EU General Data Protection Regulation
The GDPR compliance is mandatory for the organizations, which collect, control, store and process the personal information of the customers in their respective services and businesses. Article 13, 14, and 15 are closely related GDPR physical security compliance. These articles spell out the restricted conditions for collecting, processing and transferring of the personal data based on robust access control security.
The data collected through CCTV surveillance cameras, identity based physical access data, biometric information and personal information are fully governed by the GDPR regulations from 25 May 2018.
According to Ovum report, more than 70% of the US companies operating in the European market are facing a budget increase pressure to achieve DGPR compliance in the EU countries.

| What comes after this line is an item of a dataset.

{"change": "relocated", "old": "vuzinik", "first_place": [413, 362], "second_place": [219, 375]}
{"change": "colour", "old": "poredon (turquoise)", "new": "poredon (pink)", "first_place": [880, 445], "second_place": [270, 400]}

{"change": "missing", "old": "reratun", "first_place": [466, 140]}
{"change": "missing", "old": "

This report further finds that more than 85% of the US based companies are finding themselves in a disadvantageous situation due to GDPR regulation including GDPR access control compliance requirements.
The main points related to GDPR access control compliance include:
- A robust access restriction mechanism should be in place
- Robust privacy policy based on GDPR data retention and sharing rules should be implemented
- Companies should integrate access control and identity management information for GDPR compliance of data privacy
- The video redaction technique should be in public facing CCTV monitoring system to achieve GDPR access control compliance
- High-risk activities into low risk activities should be minimized through anonymity and pseudonymized approach in all access control processes
Does Your Company Require GDPR Compliance?

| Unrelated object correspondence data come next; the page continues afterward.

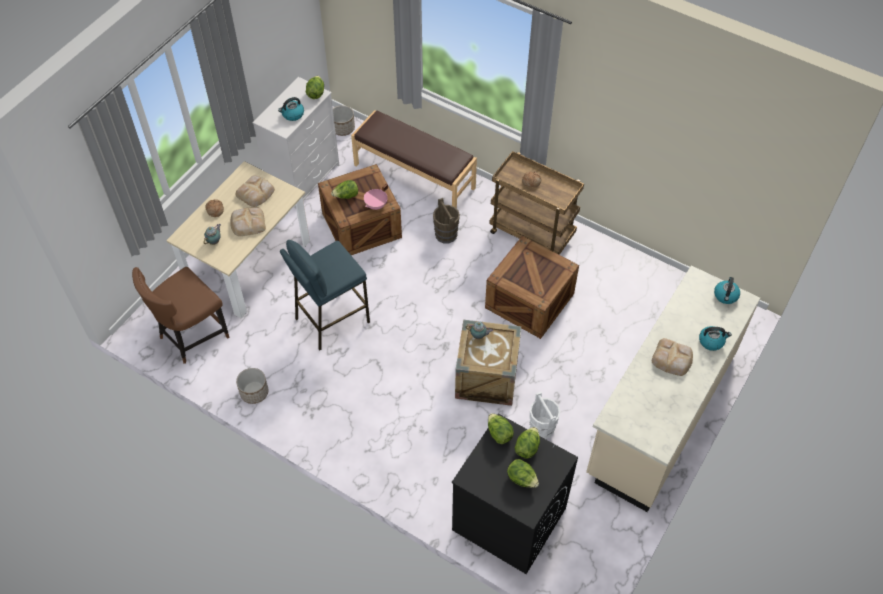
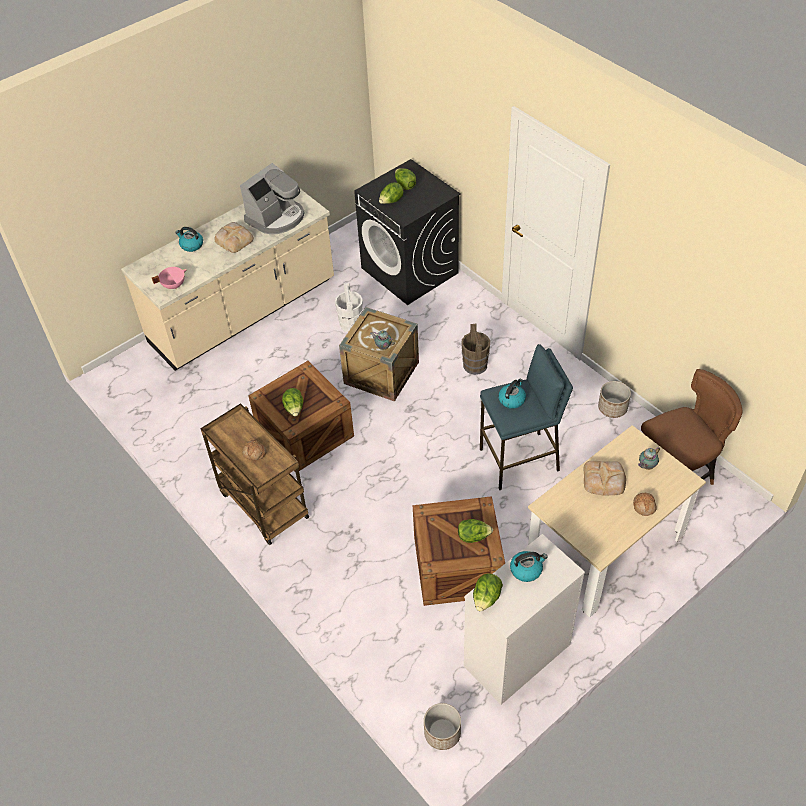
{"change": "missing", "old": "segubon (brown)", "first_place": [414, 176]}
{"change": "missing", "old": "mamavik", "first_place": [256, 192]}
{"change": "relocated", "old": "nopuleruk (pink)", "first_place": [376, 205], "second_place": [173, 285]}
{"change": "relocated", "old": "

All companies that deal with the data collection, data processing, data sharing and data storing of the natural people living in the European countries are required to adopt GDPR compliance. In addition, any company based in other countries, but operate in Europe will be subject to this regulation.
How to Make a GDPR Physical Security Compliance Company? #
The GDPR regulation is in evolution phase, with many moving pieces. The data protection, privacy, processing and data sharing restrictions have been devised, but no standard procedural guidelines are available yet. However, these are the main points that can be helpful in getting your company compliant with the GDPR regulations:
- Get help from lawyers to understand the regulation properly
- Categorized high-risk and low risk-data that your company uses
- Find a roadmap to minimize the high risk data
- Manage the critical data first and low-risk data later
- Make a full assessment of the documents and security policies
- Repeat the process and make revisions, if required
What to Check in a GDPR Compliant Company? #
For a GDPR physical security compliance company, check for the following checklist items:
- Is the data controller appointed for data processing?
- Data protection officer available as per Article 37
- Data retention duration policy in place
- Is privacy impact assessment PIA done
- Personal data handler employees are trained
- Policies and procedures are in place
- The company allows access right to owners for their personal data
- All security measures like encryption, Pseudonymisation, and others are in place
- And others related to issues, breach notification, data processing and international transfer of data should be in place.